9. Examine the ways food is used throughout the story and in relation to different people and relationships. Specifically, how do Moon Pies with Mette, the flødeboller from The Lilli, and Whippets with Marty play into the story? What do they tell us about Elin and her relationships?

10. Elin often thinks of Niels Bohr’s sister Jenny. In what ways are Elin and Jenny similar? In what ways are they different?

11.Throughout the novel, we see the recurring motif of broken glass (the cracked window pane, Elin’s broken dental mirror, the trinitite brooch, The Lilli’s shattered glassware). Why does this imagery continue to appear in different ways throughout the story? Examine each instance and discuss its importance.

12. “But if seeing is believing, then perhaps, she thinks, not seeing is another kind of believing, equally powerful.” (page 43) How does this quote relate to the reactions from each member of Elin’s family?

13. How do you feel about the relationship between Elin and The Lilli? How does this relationship shape Elin? How does Elin’s parenting style stem from or veer away from her own experiences with her parents?
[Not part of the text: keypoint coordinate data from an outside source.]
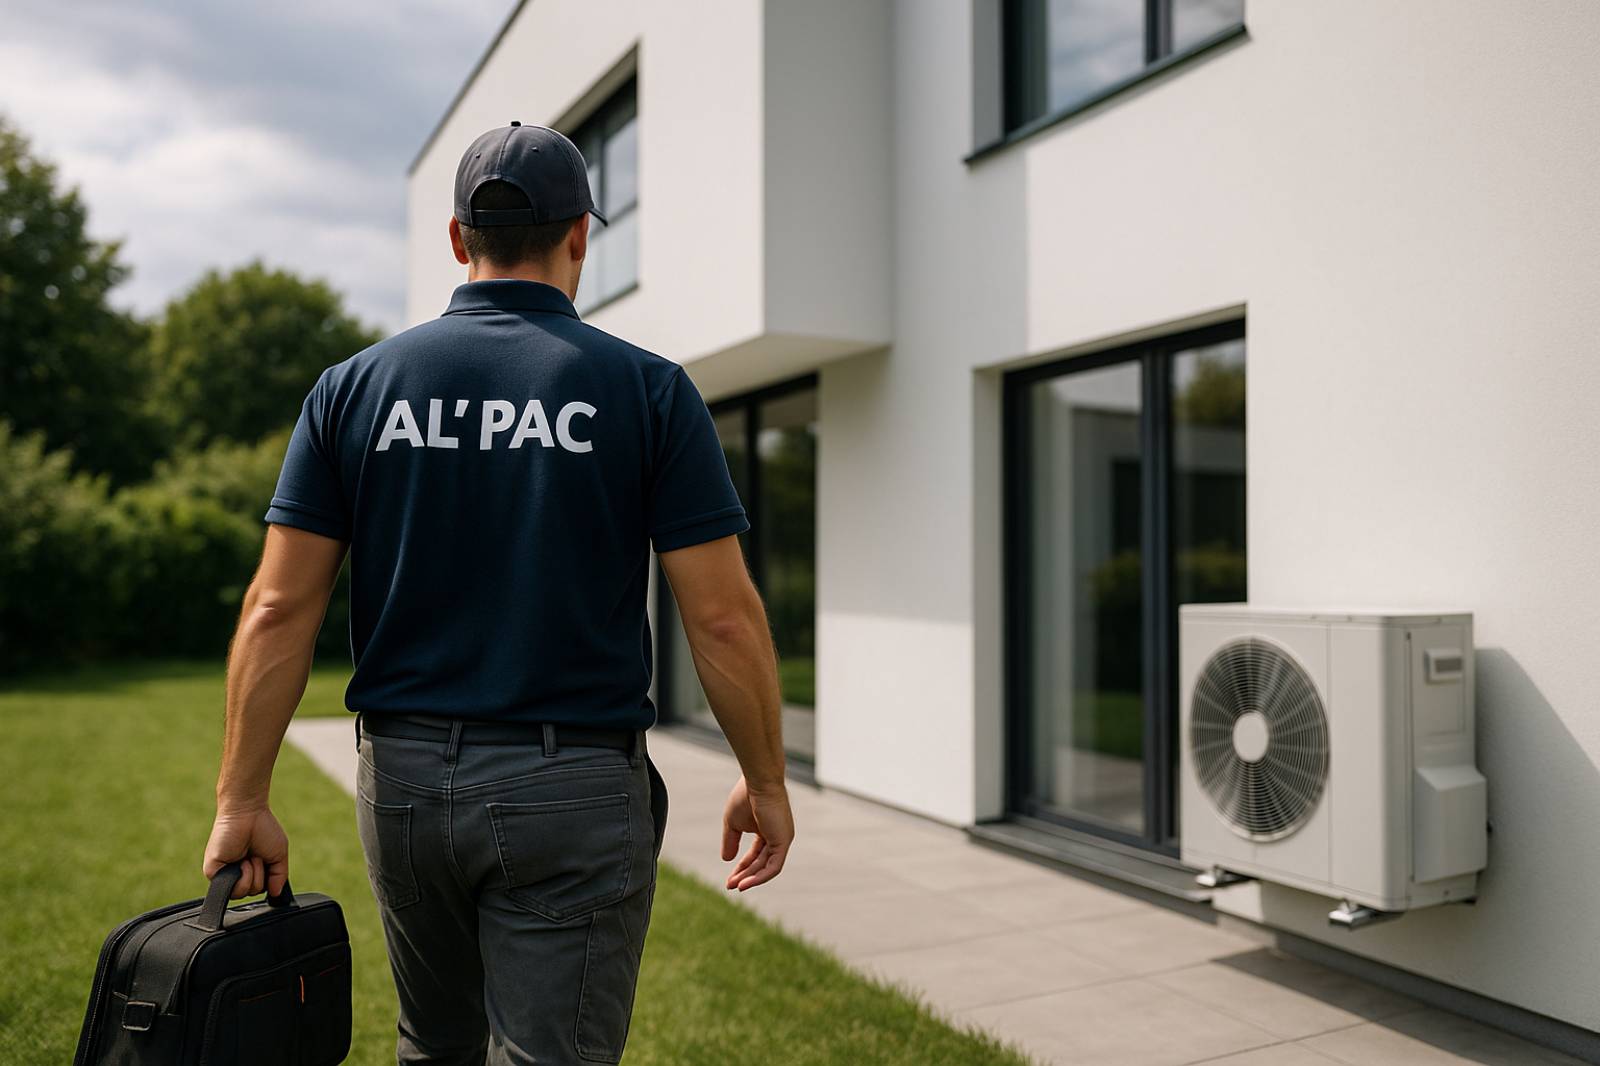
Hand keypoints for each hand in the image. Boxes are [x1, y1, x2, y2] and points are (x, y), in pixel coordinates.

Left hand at [203, 806, 288, 898]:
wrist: (248, 814)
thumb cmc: (264, 829)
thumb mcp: (279, 855)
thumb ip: (279, 877)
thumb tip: (275, 894)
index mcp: (250, 869)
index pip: (258, 889)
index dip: (266, 880)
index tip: (267, 863)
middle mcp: (235, 873)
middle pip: (250, 892)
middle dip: (260, 876)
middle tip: (257, 856)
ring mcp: (223, 873)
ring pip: (240, 893)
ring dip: (252, 875)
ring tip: (249, 857)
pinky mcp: (213, 871)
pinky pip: (228, 889)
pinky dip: (241, 876)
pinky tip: (241, 861)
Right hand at [721, 776, 794, 891]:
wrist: (757, 782)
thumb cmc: (745, 797)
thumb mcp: (732, 823)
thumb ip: (730, 841)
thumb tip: (726, 860)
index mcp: (766, 830)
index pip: (755, 855)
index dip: (742, 867)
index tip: (729, 879)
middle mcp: (777, 836)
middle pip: (760, 862)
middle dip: (745, 875)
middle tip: (730, 885)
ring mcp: (782, 839)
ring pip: (767, 867)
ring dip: (752, 878)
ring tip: (737, 887)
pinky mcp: (784, 841)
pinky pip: (774, 866)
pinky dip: (761, 876)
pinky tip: (746, 883)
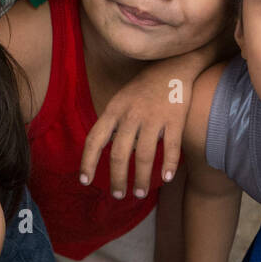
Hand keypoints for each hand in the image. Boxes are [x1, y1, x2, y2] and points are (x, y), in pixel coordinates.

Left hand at [79, 65, 188, 197]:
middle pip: (119, 153)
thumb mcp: (120, 101)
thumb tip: (102, 152)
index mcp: (114, 110)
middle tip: (118, 195)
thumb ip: (112, 124)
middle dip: (117, 179)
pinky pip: (171, 146)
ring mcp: (153, 116)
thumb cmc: (143, 88)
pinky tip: (166, 178)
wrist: (173, 66)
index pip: (94, 139)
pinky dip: (168, 164)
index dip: (87, 161)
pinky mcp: (175, 118)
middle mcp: (131, 114)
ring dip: (141, 178)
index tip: (85, 181)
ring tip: (140, 193)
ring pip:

14. At the end of the novel, we see Elin striking out on her own and pursuing her own growth. Has Elin changed over the course of the events described in the novel?

About Author

Kelly S. Thompson is a retired military officer who holds an MFA and a Ph.D. in Creative Writing, and has been published in Chatelaine, Maclean’s, the Globe and Mail, and more. Her debut memoir, Girls Need Not Apply, was named a Globe and Mail Top 100 Book and was an instant bestseller. She works as a mentor for the University of King’s College MFA in Creative Nonfiction, and lives in Nova Scotia with her military spouse and bull terrier.